» What you will do
Lines from the line with "Quels sont les droits du salari" to the line with "NOXVO © 2011 - 2026" in the entries below, and only those, must be output exactly, with both ends included.

» Given entries
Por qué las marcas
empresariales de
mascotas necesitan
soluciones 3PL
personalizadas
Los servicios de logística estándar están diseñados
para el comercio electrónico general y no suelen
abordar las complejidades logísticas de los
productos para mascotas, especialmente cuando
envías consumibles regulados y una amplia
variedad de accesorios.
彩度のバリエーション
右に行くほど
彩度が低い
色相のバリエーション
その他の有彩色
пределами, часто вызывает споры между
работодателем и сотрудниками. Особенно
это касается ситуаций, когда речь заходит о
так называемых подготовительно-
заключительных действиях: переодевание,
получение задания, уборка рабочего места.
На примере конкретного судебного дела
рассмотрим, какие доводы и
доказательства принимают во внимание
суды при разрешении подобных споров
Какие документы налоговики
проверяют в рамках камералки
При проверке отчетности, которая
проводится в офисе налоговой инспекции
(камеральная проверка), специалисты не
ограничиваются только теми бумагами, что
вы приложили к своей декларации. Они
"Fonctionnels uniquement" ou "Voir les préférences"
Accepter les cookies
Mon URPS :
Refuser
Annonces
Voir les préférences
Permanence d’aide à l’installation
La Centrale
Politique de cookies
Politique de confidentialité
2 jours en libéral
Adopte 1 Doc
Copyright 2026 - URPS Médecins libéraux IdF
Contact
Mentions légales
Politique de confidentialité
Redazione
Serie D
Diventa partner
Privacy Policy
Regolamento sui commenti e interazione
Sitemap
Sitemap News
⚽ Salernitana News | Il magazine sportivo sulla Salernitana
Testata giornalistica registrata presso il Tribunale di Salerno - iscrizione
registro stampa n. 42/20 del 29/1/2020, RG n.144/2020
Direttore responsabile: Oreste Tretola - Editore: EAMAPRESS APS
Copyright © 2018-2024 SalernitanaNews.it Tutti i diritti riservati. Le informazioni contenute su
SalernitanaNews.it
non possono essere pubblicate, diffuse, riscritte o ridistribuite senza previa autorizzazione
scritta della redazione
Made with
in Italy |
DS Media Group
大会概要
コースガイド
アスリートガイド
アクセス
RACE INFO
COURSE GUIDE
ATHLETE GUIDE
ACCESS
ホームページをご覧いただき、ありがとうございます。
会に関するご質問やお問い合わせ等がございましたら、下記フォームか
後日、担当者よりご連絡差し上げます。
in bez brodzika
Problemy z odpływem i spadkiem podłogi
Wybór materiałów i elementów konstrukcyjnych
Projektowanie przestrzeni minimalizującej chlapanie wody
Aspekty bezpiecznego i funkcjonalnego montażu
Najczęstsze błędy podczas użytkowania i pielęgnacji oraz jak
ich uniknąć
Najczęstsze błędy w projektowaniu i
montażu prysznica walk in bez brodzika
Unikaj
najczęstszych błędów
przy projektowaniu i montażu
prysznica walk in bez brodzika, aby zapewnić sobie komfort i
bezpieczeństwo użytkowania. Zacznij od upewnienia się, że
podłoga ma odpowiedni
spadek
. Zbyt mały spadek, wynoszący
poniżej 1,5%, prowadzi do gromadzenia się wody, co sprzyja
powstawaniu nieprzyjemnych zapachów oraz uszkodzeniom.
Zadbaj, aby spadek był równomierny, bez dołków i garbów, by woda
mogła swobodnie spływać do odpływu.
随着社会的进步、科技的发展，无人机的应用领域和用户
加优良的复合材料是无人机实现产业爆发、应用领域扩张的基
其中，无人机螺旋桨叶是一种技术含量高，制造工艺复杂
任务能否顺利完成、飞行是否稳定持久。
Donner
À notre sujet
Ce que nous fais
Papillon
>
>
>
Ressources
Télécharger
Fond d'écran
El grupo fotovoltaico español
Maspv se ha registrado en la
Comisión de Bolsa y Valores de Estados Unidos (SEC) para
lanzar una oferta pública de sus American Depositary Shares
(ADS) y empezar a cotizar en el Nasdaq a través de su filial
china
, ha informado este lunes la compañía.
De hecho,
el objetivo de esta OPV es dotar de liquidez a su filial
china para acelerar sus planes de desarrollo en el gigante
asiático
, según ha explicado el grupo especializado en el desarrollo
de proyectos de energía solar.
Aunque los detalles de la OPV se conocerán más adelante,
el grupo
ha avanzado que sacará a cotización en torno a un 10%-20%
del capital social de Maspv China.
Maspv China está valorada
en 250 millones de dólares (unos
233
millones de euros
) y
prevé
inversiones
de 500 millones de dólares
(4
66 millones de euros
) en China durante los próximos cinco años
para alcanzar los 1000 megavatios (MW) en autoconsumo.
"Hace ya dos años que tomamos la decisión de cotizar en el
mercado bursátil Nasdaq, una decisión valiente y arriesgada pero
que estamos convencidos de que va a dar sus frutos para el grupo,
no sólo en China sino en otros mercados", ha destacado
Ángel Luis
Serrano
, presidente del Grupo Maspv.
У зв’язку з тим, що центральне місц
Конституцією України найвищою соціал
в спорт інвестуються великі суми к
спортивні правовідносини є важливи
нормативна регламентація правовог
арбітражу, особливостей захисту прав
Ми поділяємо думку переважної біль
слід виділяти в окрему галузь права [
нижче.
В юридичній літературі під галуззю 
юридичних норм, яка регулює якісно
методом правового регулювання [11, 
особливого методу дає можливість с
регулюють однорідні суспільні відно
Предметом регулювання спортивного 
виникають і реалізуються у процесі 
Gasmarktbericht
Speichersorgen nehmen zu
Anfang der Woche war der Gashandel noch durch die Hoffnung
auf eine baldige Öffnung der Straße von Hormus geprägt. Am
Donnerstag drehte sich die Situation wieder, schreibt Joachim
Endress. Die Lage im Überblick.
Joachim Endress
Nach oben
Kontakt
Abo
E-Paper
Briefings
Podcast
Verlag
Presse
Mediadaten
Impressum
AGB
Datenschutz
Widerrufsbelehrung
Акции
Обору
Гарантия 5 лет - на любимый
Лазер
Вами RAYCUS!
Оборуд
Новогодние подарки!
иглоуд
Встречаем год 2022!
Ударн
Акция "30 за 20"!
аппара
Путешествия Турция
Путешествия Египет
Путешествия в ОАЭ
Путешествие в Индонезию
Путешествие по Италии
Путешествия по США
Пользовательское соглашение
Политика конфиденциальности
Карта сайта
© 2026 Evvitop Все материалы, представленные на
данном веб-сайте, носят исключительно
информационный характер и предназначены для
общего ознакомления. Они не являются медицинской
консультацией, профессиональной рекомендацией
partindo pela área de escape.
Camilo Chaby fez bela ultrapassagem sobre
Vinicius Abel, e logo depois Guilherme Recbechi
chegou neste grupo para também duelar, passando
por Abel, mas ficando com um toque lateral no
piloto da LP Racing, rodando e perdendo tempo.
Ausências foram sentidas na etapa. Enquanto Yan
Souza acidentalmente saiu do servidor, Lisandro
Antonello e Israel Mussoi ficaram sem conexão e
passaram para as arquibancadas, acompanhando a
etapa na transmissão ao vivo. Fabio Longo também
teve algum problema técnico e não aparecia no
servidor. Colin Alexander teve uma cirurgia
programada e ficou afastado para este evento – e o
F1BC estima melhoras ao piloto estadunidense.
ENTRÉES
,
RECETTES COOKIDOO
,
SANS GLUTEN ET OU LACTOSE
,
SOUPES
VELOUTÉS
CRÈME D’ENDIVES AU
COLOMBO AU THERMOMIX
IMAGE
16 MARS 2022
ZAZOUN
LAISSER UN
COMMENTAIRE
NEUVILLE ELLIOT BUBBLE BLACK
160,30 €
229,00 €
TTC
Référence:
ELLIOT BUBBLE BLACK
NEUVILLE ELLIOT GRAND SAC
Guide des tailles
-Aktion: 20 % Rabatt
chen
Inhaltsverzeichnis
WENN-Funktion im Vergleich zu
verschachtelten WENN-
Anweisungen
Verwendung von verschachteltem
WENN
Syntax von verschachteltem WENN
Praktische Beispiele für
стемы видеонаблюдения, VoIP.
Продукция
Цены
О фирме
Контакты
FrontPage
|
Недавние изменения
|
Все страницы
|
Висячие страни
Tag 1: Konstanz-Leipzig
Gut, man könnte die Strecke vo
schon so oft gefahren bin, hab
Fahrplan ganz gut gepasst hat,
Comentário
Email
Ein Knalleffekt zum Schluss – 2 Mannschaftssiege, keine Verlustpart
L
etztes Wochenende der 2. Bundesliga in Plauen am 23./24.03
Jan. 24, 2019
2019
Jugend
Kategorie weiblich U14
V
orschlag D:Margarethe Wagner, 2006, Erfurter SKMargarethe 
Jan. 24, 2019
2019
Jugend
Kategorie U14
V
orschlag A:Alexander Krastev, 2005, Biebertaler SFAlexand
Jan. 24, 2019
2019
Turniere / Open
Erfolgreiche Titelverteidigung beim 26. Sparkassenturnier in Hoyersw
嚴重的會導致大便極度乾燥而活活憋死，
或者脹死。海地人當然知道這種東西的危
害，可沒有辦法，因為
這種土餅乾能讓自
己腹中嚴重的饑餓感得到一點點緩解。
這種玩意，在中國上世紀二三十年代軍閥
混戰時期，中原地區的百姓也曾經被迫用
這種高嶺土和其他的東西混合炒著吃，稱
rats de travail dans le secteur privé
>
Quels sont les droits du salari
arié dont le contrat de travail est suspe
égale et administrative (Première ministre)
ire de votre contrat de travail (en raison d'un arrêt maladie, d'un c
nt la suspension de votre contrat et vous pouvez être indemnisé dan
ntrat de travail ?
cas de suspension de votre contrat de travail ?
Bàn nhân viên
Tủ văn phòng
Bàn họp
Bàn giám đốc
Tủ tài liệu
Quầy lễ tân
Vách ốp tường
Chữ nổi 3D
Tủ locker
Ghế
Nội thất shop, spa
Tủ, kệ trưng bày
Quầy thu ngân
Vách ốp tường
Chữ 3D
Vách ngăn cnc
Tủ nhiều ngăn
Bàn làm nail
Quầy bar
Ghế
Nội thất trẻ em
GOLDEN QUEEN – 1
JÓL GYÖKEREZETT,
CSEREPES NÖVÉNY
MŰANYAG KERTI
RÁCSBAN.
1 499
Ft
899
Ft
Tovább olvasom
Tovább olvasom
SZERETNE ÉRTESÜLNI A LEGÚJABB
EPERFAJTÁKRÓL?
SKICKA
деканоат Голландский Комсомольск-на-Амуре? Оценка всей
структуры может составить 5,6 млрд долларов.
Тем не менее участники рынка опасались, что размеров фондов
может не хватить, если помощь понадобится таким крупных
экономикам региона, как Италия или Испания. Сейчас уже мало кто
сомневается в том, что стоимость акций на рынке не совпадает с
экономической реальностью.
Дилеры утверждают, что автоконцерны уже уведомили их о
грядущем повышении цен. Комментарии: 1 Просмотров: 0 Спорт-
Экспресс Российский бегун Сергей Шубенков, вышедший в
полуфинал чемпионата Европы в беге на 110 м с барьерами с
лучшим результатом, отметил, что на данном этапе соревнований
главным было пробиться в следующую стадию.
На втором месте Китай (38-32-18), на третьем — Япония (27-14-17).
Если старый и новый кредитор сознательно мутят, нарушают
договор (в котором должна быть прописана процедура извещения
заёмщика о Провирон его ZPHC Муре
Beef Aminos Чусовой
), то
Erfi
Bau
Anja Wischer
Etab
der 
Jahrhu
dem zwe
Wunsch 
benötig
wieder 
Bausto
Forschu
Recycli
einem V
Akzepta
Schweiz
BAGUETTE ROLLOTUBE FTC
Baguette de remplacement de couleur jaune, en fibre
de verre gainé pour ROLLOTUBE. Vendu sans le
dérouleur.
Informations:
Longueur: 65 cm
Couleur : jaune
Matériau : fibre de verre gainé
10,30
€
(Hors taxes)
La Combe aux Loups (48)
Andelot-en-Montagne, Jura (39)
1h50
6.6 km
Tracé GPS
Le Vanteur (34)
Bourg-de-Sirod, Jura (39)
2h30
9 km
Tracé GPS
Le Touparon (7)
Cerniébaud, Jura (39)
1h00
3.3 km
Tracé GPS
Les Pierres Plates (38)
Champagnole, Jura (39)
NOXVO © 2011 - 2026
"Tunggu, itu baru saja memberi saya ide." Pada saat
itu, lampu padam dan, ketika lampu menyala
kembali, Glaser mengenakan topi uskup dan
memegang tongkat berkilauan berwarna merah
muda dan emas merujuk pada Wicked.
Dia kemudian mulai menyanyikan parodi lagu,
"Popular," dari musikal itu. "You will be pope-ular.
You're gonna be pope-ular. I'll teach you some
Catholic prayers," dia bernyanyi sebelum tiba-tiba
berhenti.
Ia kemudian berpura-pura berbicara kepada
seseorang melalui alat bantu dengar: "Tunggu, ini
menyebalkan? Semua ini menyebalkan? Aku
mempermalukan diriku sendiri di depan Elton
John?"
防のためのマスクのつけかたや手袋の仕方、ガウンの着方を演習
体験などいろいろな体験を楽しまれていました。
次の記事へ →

» Result of this task
Quels sont les droits du salari
arié dont le contrat de travail est suspe
égale et administrative (Première ministre)
ire de votre contrat de travail (en raison d'un arrêt maladie, d'un c
nt la suspension de votre contrat et vous pouvez être indemnisé dan
ntrat de travail ?
cas de suspension de votre contrat de travail ?
Bàn nhân viên
Tủ văn phòng
Bàn họp
Bàn giám đốc
Tủ tài liệu
Quầy lễ tân
Vách ốp tường
Chữ nổi 3D
Tủ locker
Ghế
Nội thất shop, spa
Tủ, kệ trưng bày
Quầy thu ngân
Vách ốp tường
Chữ 3D
Vách ngăn cnc
Tủ nhiều ngăn
Bàn làm nail
Quầy bar
Ghế
Nội thất trẻ em
GOLDEN QUEEN – 1
JÓL GYÖKEREZETT,
CSEREPES NÖVÉNY
MŰANYAG KERTI
RÁCSBAN.
1 499
Ft
899
Ft
Tovább olvasom
Tovább olvasom
SZERETNE ÉRTESÜLNI A LEGÚJABB
EPERFAJTÁKRÓL?
SKICKA
деканоат Голландский Комсомольск-на-Амуре? Оценка всей
структуры может составить 5,6 млрд долларов.
Тем не менее участники рынка опасались, что размеров фондов
может не хватить, если помощь понадобится таким крупных
экономикам региона, как Италия или Испания. Сейчас уже мало кто
сомневается в том, что стоимость акций на рынке не совпадает с
экономической реальностью.
Дилеры утверждают, что автоконцерны уже уведомили их о
грядущем повышении цен. Комментарии: 1 Просмотров: 0 Спорт-
Экспресс Российский бегун Сергей Шубенков, вышедший в
полуфинал чемпионата Европы в беге на 110 м с барьерами с
лучшим результатом, отметил, что на данном этапе соревнований
главным было пробиться в следующую стадию.
На втором месте Китай (38-32-18), на третьем — Япония (27-14-17).
Если старый и новый кредитор сознательно мутят, нарушают
договор (в котором должна быть прописана процедура извещения
заёмщика о Провирон его ZPHC Муре
Beef Aminos Чусовой
), то
Erfi
Bau
Anja Wischer
Etab
der 
Jahrhu
dem zwe
Wunsch 
benötig
wieder 
Bausto
Forschu
Recycli
einem V
Akzepta
Schweiz
BAGUETTE ROLLOTUBE FTC
Baguette de remplacement de couleur jaune, en fibre
de verre gainé pour ROLLOTUBE. Vendu sans le
dérouleur.
Informations:
Longueur: 65 cm
Couleur : jaune
Matériau : fibre de verre gainé
10,30
€
(Hors taxes)
La Combe aux Loups (48)
Andelot-en-Montagne, Jura (39)
1h50
6.6 km
Tracé GPS
Le Vanteur (34)
Bourg-de-Sirod, Jura (39)
2h30
9 km
Tracé GPS
Le Touparon (7)
Cerniébaud, Jura (39)
1h00
3.3 km
Tracé GPS
Les Pierres Plates (38)
Champagnole, Jura (39)
NOXVO © 2011 - 2026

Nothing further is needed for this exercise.